- **挑戦課題 1**: 以下のエントリのうち、「family: Limacodidae」を含む行から「order: Fabales」を含む行までの範囲（両端を含む）に限り、空行を除いて番号付きリストにまとめてください。

- **原文抜粋**:
海外と日本ではこんなに違う!? これからの教育を考えよう【上松恵理子さん 保護者セミナー】
もくじ
こんにちは!SOZOW ライターのまーくんです。
今回は、7月25日にオンライン開催した武蔵野学院大学准教授の上松恵理子さんと、弊社代表の小助川による保護者セミナーの様子を紹介します。
登壇者紹介
上松恵理子
武蔵野学院大学准教授 東京大学先端科学技術研究センター客員研究員
中学校・高等学校勤務の経験からICT教育に新リテラシーを取り入れることの研究と実践に取り組む。日本や世界の小中校大の教育機関の調査研究や世界の最先端のICT教育の視察やプログラミング教育の調査を行う。『小学校にプログラミングがやってきた!』など著書を出版。
小助川 将
Go Visions株式会社代表取締役
2003年慶應義塾大学卒業後、戦略コンサルティング会社へ入社。株式会社リクルート、グリー株式会社、株式会社LITALICOを経て、2019年6月Go Visions株式会社を創業。
二児の父で、長男は最年少でWorld Robot Olympiad世界7位入賞し、現在はシンガポールの中学へ進学。長女はネットの高校「N高」に進学。

- **挑戦課題 2**: 海外と日本の教育をテーマにした保護者セミナーの紹介記事について、最後に示された文の後に続く部分を書いてください。

- **提供資料**:
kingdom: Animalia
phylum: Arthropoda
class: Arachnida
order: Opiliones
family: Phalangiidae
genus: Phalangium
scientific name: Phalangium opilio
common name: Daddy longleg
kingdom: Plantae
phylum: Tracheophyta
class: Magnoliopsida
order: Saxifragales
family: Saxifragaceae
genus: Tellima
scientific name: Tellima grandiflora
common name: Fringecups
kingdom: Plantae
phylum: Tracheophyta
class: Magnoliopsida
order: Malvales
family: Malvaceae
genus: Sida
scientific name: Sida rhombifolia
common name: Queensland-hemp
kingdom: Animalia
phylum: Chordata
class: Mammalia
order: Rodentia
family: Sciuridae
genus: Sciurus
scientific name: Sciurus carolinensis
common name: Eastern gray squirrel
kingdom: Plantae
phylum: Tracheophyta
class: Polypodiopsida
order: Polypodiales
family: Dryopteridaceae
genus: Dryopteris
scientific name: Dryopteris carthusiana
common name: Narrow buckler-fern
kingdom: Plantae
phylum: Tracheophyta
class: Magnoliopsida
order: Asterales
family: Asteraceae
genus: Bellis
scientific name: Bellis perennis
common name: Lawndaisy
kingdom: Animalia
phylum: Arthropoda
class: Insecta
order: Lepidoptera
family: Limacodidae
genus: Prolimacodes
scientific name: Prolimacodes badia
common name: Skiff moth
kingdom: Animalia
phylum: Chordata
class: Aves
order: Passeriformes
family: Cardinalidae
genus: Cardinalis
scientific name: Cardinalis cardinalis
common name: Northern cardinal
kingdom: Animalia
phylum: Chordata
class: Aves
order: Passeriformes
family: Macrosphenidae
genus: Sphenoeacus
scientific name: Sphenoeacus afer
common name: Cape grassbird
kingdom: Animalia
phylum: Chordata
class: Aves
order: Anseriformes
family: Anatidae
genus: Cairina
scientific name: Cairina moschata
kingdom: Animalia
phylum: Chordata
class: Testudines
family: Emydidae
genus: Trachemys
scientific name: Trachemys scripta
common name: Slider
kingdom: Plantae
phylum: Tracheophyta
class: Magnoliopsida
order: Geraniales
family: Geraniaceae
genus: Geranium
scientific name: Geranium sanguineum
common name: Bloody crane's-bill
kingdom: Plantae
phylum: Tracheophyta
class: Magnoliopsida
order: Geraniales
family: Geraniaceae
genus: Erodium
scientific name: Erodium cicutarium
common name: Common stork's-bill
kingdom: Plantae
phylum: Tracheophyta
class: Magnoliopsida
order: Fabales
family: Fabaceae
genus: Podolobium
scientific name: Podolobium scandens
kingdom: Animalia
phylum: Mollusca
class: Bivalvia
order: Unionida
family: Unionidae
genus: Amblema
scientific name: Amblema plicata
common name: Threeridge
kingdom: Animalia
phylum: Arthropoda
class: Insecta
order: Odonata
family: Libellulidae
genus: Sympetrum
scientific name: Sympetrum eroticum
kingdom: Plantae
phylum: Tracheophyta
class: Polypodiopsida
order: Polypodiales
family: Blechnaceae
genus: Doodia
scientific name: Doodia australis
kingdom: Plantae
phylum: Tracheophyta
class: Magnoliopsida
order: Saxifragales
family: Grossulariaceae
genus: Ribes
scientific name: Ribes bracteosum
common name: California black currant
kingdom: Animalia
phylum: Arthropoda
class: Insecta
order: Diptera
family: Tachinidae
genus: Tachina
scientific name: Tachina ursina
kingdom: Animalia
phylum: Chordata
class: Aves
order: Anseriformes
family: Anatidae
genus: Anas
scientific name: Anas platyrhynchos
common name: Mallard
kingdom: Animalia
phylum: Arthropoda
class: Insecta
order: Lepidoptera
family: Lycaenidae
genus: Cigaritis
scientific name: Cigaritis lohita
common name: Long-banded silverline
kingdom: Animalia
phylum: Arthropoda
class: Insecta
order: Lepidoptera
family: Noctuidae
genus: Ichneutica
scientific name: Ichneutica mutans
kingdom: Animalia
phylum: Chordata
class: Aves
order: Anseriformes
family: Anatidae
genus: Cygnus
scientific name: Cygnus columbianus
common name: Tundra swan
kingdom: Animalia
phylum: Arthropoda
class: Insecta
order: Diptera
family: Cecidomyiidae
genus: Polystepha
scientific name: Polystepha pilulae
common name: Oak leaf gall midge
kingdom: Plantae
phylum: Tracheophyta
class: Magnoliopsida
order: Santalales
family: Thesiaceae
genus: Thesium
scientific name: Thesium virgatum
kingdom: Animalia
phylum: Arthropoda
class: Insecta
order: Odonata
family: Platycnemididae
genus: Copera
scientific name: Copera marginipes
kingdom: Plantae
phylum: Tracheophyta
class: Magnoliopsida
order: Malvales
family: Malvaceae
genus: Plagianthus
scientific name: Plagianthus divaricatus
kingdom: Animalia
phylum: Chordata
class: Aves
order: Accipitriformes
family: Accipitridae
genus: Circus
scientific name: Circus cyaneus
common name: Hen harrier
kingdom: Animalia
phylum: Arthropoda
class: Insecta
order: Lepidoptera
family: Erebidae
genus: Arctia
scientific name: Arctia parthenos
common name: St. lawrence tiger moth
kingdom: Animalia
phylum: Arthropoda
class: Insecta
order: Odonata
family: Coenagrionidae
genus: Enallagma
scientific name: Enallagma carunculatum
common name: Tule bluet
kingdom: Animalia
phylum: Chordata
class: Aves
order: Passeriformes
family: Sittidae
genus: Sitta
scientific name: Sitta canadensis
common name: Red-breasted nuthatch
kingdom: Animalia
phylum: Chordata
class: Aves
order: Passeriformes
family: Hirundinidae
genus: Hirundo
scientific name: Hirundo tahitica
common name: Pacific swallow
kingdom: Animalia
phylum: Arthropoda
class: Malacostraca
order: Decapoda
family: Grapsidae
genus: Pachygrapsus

- **解答例 1**:
1. family: Limacodidae
2. genus: Prolimacodes
3. scientific name: Prolimacodes badia
4. common name: Skiff moth
5. kingdom: Animalia
6. phylum: Chordata
7. class: Aves
8. order: Passeriformes
9. family: Cardinalidae
10. genus: Cardinalis
11. scientific name: Cardinalis cardinalis
12. common name: Northern cardinal
13. kingdom: Animalia
14. phylum: Chordata
15. class: Aves
16. order: Passeriformes
17. family: Macrosphenidae
18. genus: Sphenoeacus
19. scientific name: Sphenoeacus afer
20. common name: Cape grassbird
21. kingdom: Animalia
22. phylum: Chordata
23. class: Aves
24. order: Anseriformes
25. family: Anatidae
26. genus: Cairina
27. scientific name: Cairina moschata
28. kingdom: Animalia
29. phylum: Chordata
30. class: Testudines
31. family: Emydidae
32. genus: Trachemys
33. scientific name: Trachemys scripta
34. common name: Slider
35. kingdom: Plantae
36. phylum: Tracheophyta
37. class: Magnoliopsida
38. order: Geraniales
39. family: Geraniaceae
40. genus: Geranium
41. scientific name: Geranium sanguineum
42. common name: Bloody crane's-bill
43. kingdom: Plantae
44. phylum: Tracheophyta
45. class: Magnoliopsida
46. order: Geraniales
47. family: Geraniaceae
48. genus: Erodium
49. scientific name: Erodium cicutarium
50. common name: Common stork's-bill
51. kingdom: Plantae
52. phylum: Tracheophyta
53. class: Magnoliopsida
54. order: Fabales

- **解答例 2**:
セミナー構成
今回の保護者セミナー、なんと600件近くの申込みをいただいただけでなく、事前に本当にたくさんのご質問をいただく大盛況イベントとすることができました。
まずは、そのことをご参加いただきましたみなさんへ感謝申し上げます。本当にありがとうございます!
さて、セミナーは下記の二部構成で行われました。
① 海外の先端教育事情等の紹介
② 「海外と日本の教育の違い」「これからの教育や子育てについて」といったテーマでSOZOW代表 小助川とディスカッション
【第一部】「世界の教育事情」の紹介(上松さん)
世界の競争力ランキング、日本は何位?
いきなりですが、クイズです。
世界経済フォーラムによる*世界の競争力ランキング(2022)で、日本は何位くらいだと思いますか?
*世界の競争力ランキングとは、「企業にとってビジネスをしやすい環境がどれほど整っているか」を基準に順位付けしたもので、2022年は世界の主要63カ国・地域の経済競争力を、「経済状況(パフォーマンス)」「政府の効率性」「ビジネスの効率性」「インフラ」の4つの指標、300を超える項目から測定しています。
実は、日本は34位なんです。
やばいですね。(笑) ここからいえることは、私たちは既に他の先進国に遅れを取っている立場なので、もっと海外のことについて知っていく必要がある、ということです。
競争力ランキング2位のスイスの教育事例
以前、ランキングで第2位を誇るスイスのチューリッヒ大学情報学部長であるエンリコさんという方がいらっしゃいまして、わざわざ日本まで会いに来てくれたことがありました。
そこで、スイスで行われている教育についてたくさんお話を聞かせていただきましたので、その内容を共有いたします。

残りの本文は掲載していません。